I’m waiting. Waiting for my arms to cradle a baby again. Waiting to do more fertility tests. Waiting to heal emotionally and physically. Waiting for more clarity on what Heavenly Father has planned for me and my family.
Caitlin also battled infertility and has the cutest 6-month-old twin boys. She is so inspiring. There was a great news article about an interview she did, it is awesome. I’ll add the link to the link tree in my bio.
Today is a better day. I feel like I’ve been able to breathe a little easier and start tackling the day again. Most days I really am ok. Great even. ...but sometimes a wave of grief just comes from nowhere that brings me to my knees.

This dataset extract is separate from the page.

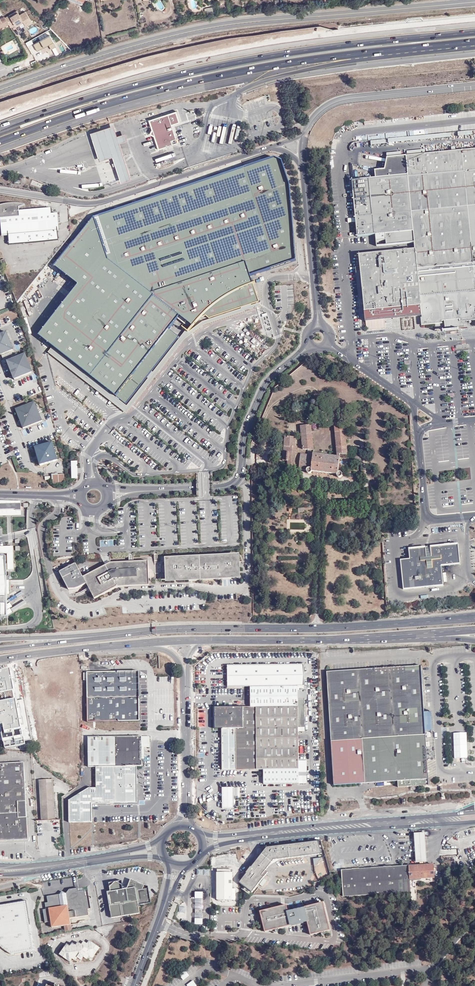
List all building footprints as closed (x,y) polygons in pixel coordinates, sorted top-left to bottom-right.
[(16,11),(5,18),(8,24),(10,28),(14,26),(15,27),(23,23),(26,27),(32,23),(25,11),(19,15),(16,11)] [(8,24),(5,18),(4,17),(0,19),(0,25),(2,24),(4,27),(8,24)] [(177,143),(172,125),(180,123),(176,111),(168,114),(168,115),(150,121),(150,120),(149,120),(152,129),(151,132),(149,134),(152,136),(154,137),(158,150),(159,150),(159,149),(177,143)] [(117,136),(114,125),(90,133),(97,153),(100,161),(113,157),(117,171),(121,183),(131,179),(127,167),(120,146),(119,143),(127,141),(125,133),(117,136)] [(464,132),(388,139),(389,143),(465,136),(464,132)] [(424,154),(414,155),(406,156),(404,157),(401,157),(387,158),(384,170),(374,171),(375,178),(352,180),(357,237),(375,235),(375,242),(385,241),(386,246),(415,243),(415,250),(399,252),(359,256),(365,321),(378,320),(391,319),(397,319),(404,318),(422,317),(422,326),(442,324),(442,322),(444,322),(445,331),(455,330),(464,329),(463,322),(474,320),(474,149),(424,154)] [(187,332),(204,311),(214,303),(229,294),(234,292),(238,289),(252,284),(250,275),(296,260),(289,183),(281,160),(275,157),(93,216),(54,266),(78,285),(38,335),(116,396),(132,375),(177,318),(179,315),(186,321),(184,324),(181,327),(187,332)] [(57,234),(57,230),(59,230),(57,214),(51,215),(51,209),(20,211),(20,208),(26,206),(23,205),(19,204),(16,204),(14,204),(14,205),(3,207),(2,206),(0,206),(0,219),(1,219),(2,235),(10,235),(10,245),(38,243),(58,241),(57,234)] [(242,295),(238,289),(234,292),(229,294),(232,299),(242,295)] [(177,318),(184,324),(186,321),(179,315),(177,318)] [(380,327),(405,325),(404,318),(397,319),(391,319),(391,323),(380,324),(380,327)] [(6,353),(12,351),(5,332),(0,334),(0,355),(6,353)] [(18,358),(12,360),(6,362),(13,380),(31,373),(24,355),(18,358)] [(42,421),(34,402),(15,409),(22,428),(42,421)] [(334,422),(338,453),(341,454),(348,456),(346,433),(345,427),(344,421),(334,422)] [(308,450),(314,451),(311,425),(301,426),(303,449),(308,450)] [(284,447),(284,452),(287,453),(288,441),(293,441),(293,446),(295,446),(296,439),(296,437),(285,436),(284,446),(284,447)] [(287,453),(286,461),(287,461),(287,469),(294,470),(297,446),(295,446),(293,446),(293,441),(288,441),(287,453)] [(57,460),(52,442),(34,448),(39,465),(57,460)] [(340,458),(338,457),(313,453),(313,455),(307,454),(301,453),(299,470),(307,471),(308,472),(309,473),(310,472),(312,471),(337,474),(337,476),(338,477),(340,477),(341,476),(342,475),(342,474),(341,473),(340,472),(338,472),(340,458)] [(64,483),(64,474),(53,474),(53,483),(64,483)] [(459,545),(431,547),(431,550),(426,550),(426,548),(409,549),(410,559),(401,560),(404,590),(444,585),(442,566),(461,564),(459,545)] [(6,555),(6,563),(14,563),(13,546),(10,546),(0,546),(0,556),(6,555)] [(242,579),(240,554),(165,558),(167,582),(242,579)] [(148,561),(111,563),(83,577),(94,599),(117,587),(149,585),(148,561)] [(251,707),(226,707),(222,707),(215,707),(215,729),(222,729),(222,744),(222,747),(222,770),(264,769),(264,783),(307,784),(307,773),(299,773),(298,731),(305,731),(305,699),(298,699),(298,692),(304,693),(304,665),(228,666),(228,687),(251,686),(251,707)] [(429,786),(426,731),(425,720),(425,714),(425,711),(422,666),(327,672),(334,785),(398,781),(398,787),(429,786)] [(140,672),(87,672),(87,722),(140,722),(140,672)] [(21,740),(17,689),(0,690),(0,742),(21,740)] [(71,723),(72,710),(52,710),(52,706),(41,706),(41,713),(42,713),(42,720),(50,720),(50,723),(71,723)] [(88,737),(88,767),(96,767),(137,767),(141,767),(142,767),(141,736),(88,737)] [(52,772),(65,774),(65,771),(67,771),(68,764),(55,763),(56,759),(48,758),(48,762),(50,766),(55,767),(55,769),(51,768),(51,771),(52,772)] [(28,840),(24,763),(0,764),(0,841),(28,840)] [(137,767),(96,767),(96,788),(89,788),(70,800),(70,822),(92,822),(92,803),(138,803),(137,767)] [(56,820),(53,780),(40,781),(42,821),(56,820)] [(235,808),(235,799),(234,788),(223,788),(223,808),(235,808)] [(426,862),(425,833),(414,834),(416,863),(426,862)] [(239,883),(252,892),(264,877),(262,875),(266,870),(274,860),(322,854),(318,841),(267,848),(251,867),(246,873),(247,873),(239,883)] [(314,866),(322,857),(313,858),(314,866)] [(416,894),(415,883),(415,879),(434,878),(433,864),(342,871),(344,896),(411,892),(411,894),(416,894)] [(217,900),(232,900),(232,888),(232,873),(217,873),(217,900)] [(149,887),(131,880),(127,889),(123,890),(122,881),(109,883),(111,891),(108,892),(112,918),(140,914),(139,905),(151,903),(149,887)] [(86,897),(84,891),(78,892),(78,889),(69,890),(66,894),(68,906),(61,907),(60,895),(47,897),(48,903),(45,904),(46,910),(43,910),(45,922),(51,922),(52,928),(65,926),(65,932),(72,931),(70,919),(89,916),(87,909),(90,909),(89,897),(86,897)] [(62,892),(60,895),(61,907),(68,906),(66,894),(62,892)] [(34,951),(30,928),(26,901),(0,906),(0,947),(11,954),(34,951)] [(264,932),(291,925),(291,924),(307,921),(310,935),(330,930),(323,902),(303,907),(303,909),(288,913),(288,911),(286,905),(259,912),(264,932)] [(70,962),(72,959),(74,955),(78,958),(81,960),(84,957),(87,959),(89,956),(92,958),(99,948),(90,941),(87,944),(84,942),(82,946),(79,943),(76,946),(73,944),(70,947),(67,945),(60,955),(70,962)]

If you feel like you’ve been brought to your knees keep praying and keep trying. God wants to hear from you and he wants to bless you. Sometimes the blessings don’t come right away, when we want, or how we think they should. There is so much power in being still and waiting. Then trust Heavenly Father has a plan to have everything work out better than you could imagine.♥️♥️♥️
I Am Brave, Strong, and Broken
I had a really great Mother’s Day yesterday, but it was also very bittersweet. I only cried a couple times at church and I didn’t have to leave early like I did last year. But today is hard again. Like really hard and maybe a little bit of a Mother’s Day emotional overflow. I’ve cried happy tears, and very broken tears today.
I keep trying to convince myself that I don’t need another baby. I am so happy with my family. I am so blessed. I have a 9-year-old and 5-year-old. I have BIG kids! I haven’t been in the “diaper bag” phase for a long long time.

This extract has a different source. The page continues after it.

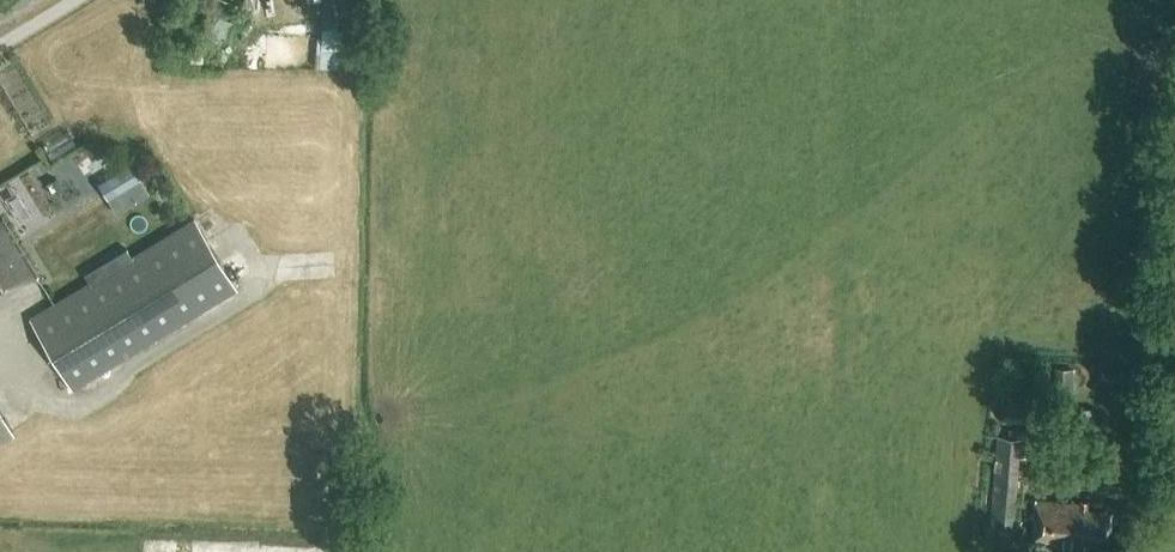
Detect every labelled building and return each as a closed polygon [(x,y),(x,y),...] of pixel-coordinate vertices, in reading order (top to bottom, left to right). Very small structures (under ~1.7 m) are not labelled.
[(234,4),(226,0),(213,0),(198,35),(222,44),(232,21),(228,19),(234,4)] [(362,0),(323,0),(320,68),(338,69),(338,66),(348,66),(349,52),(360,53),(362,0)] [(245,45),(211,48),(212,57),(245,55),(245,45)] [(113,211),(147,192),(129,161),(95,180),(113,211)] [(55,182),(48,185),(51,191),(58,188),(55,182)] [(37,277),(1,219),(0,220),(0,299),(37,277)] [(84,288),(29,321),(71,389),(236,290),(194,221),(132,259),(84,288)] [(1074,394),(1074,369),(1055,369),(1054,394),(1074,394)] [(1006,396),(1003,424),(1032,427),(1034,399),(1006,396)] [(1072,407),(1069,435),(1088,437),(1091,409),(1072,407)] [(12,431),(0,410),(0,437),(12,431)] [(989,542),(1014,544),(1020,459),(1026,459),(1028,439),(1025,439),(1025,432),(1008,430),(1008,439),(997,438),(994,472),(989,471),(987,496),(985,496),(985,506),(992,507),(989,542)] [(1056,477),(1055,489),(1089,491),(1090,479),(1056,477)] [(1086,549),(1086,542),(1110,544),(1113,512),(1089,510),(1090,505),(1036,500),(1033,544),(1086,549)]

Then it hits me. Hard. I ache for another baby. My heart aches. My empty arms ache. The grief of losing my ability to even try again without risking my life is heavy.
It is definitely all the feelings. I called my husband and cried. I called my friend who can empathize and we cried together. I’ve eaten an enormous amount of skittles. I have to rally and be strong for my kids and getting through the day. There is homework, dinner, and baths. Then at bedtime, after they are in bed I will probably break down.
I’m going to let myself feel all of it. Process it. Own it. Be kind to myself and then move through it. Tomorrow will be a new day.
Being brave, strong, and broken is going to shape me into the person, wife, mother, daughter, sister, and friend I was meant to be. The person God would have me be. ...but today, today just hurts.
And that’s ok...♥️
Does anyone have a favorite scripture, song, mantra, or quote that fills you with light or hope? Please share in the comments below. I would super appreciate it so I can read through them after my kids are in bed. 💕
Happy Mother's Day
Happy Mother’s Day to all of you! Happy Mother’s day if you are a mom in heart and still yearning to have a sweet baby in your arms. Happy Mother’s day to those who like me have both heavenly and earthly angels. Happy Mother’s day to all the moms who are doing their very best.
As women, we have divine power to nurture and love all of those around us. We are able to love unconditionally and lift others. A woman’s love reminds us of how God unconditionally loves us.
To everyone you may nurture, your own children or children around you, you are important. You are significant. You are divine. You are enough, what you do and who you are matters.
It is ok to have all of the different feelings today. Be kind to yourself. I know how aware God is of each of us and knows our struggles. Have hope that good will come and you are so loved.